Rename "Lincoln MKS" as "Lincoln MKZ" and write out again the entries between the lines holding "设备安装、调试的时间，保证设备的连续、效率高" and "88 57 38 06", inclusive, with nothing else altered. Omit the pictures from your answer.

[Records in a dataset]
━━━━━━━━━━━━━━━━

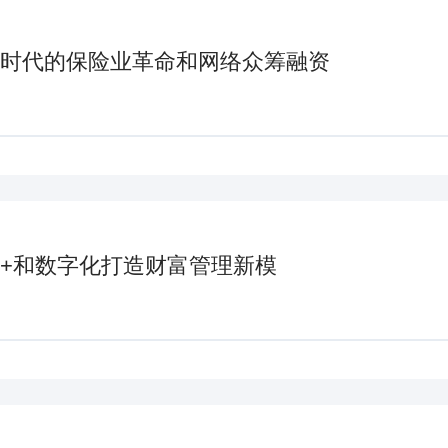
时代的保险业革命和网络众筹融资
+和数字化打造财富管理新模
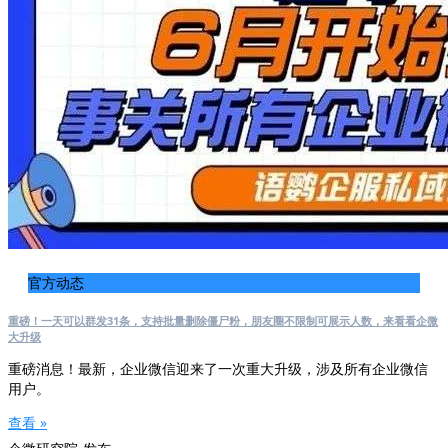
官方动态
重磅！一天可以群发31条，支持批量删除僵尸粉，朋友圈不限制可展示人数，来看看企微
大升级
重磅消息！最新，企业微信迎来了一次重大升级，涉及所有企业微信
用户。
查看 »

━━━━━━━━━━━━━━━━

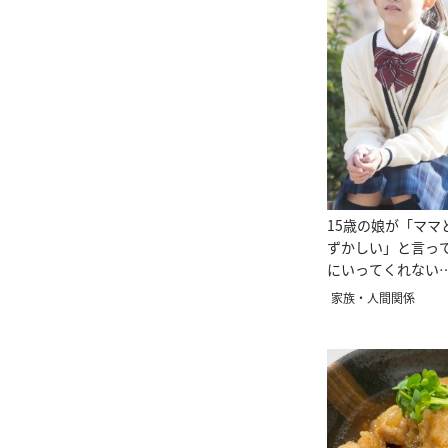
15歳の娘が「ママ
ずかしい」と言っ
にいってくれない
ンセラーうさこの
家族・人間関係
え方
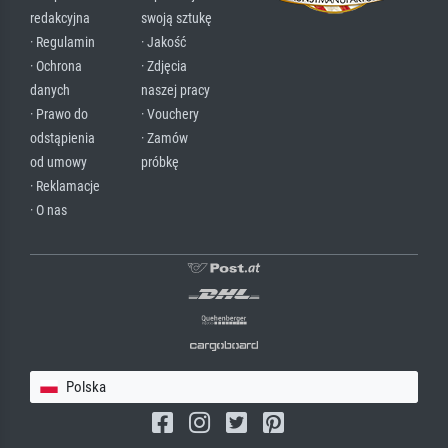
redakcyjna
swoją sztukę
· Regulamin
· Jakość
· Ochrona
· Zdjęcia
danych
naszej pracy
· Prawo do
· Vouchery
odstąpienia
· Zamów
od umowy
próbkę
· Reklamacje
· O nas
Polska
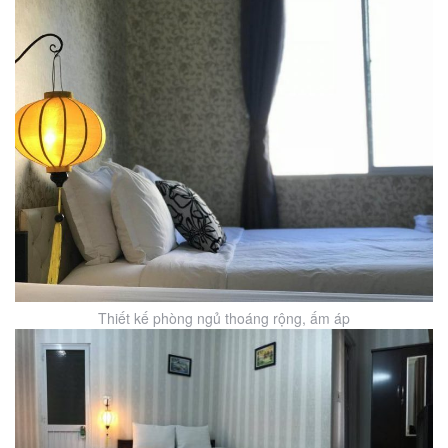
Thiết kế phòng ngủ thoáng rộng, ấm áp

━━━━━━━━━━━━━━━━

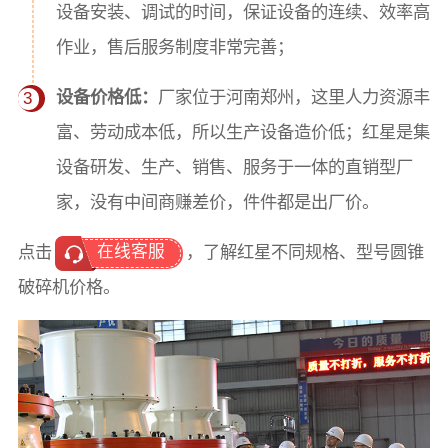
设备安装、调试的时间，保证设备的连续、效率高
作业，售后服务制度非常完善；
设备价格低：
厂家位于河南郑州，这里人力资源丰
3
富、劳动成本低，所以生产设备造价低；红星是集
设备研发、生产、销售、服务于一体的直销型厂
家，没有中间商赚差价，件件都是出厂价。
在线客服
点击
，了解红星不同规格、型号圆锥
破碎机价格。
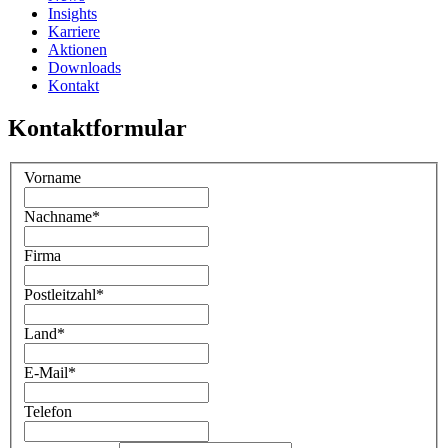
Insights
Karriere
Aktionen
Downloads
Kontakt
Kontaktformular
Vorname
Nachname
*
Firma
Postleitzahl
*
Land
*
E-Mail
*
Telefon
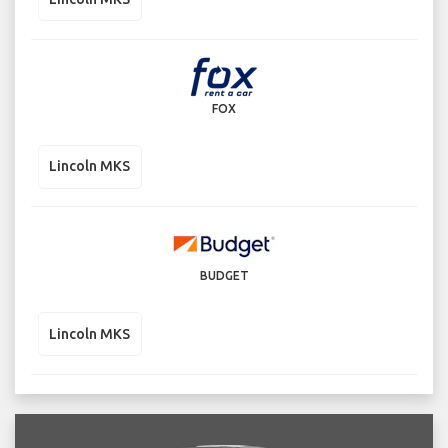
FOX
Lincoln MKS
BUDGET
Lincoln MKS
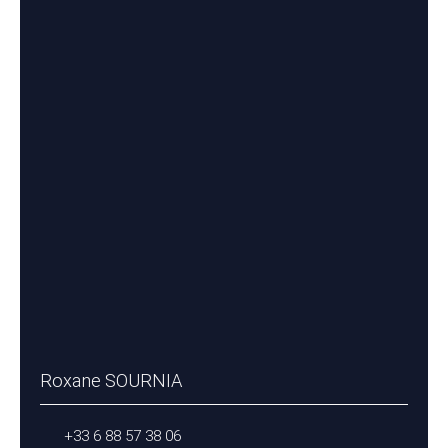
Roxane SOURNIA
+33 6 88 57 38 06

━━━━━━━━━━━━━━━━

> [Your solution]:
设备安装、调试的时间，保证设备的连续、效率高
作业，售后服务制度非常完善；
设备价格低：
厂家位于河南郑州，这里人力资源丰
3
富、劳动成本低，所以生产设备造价低；红星是集
设备研发、生产、销售、服务于一体的直销型厂
家，没有中间商赚差价，件件都是出厂价。
在线客服
点击
，了解红星不同规格、型号圆锥
破碎机价格。
Insights
Karriere
Aktionen
Downloads
Kontakt
Kontaktformular
Vorname
Nachname
*
Firma
Postleitzahl
*
Land
*
E-Mail
*
Telefon
FOX
Lincoln MKZ
BUDGET
Lincoln MKZ
Roxane SOURNIA
+33 6 88 57 38 06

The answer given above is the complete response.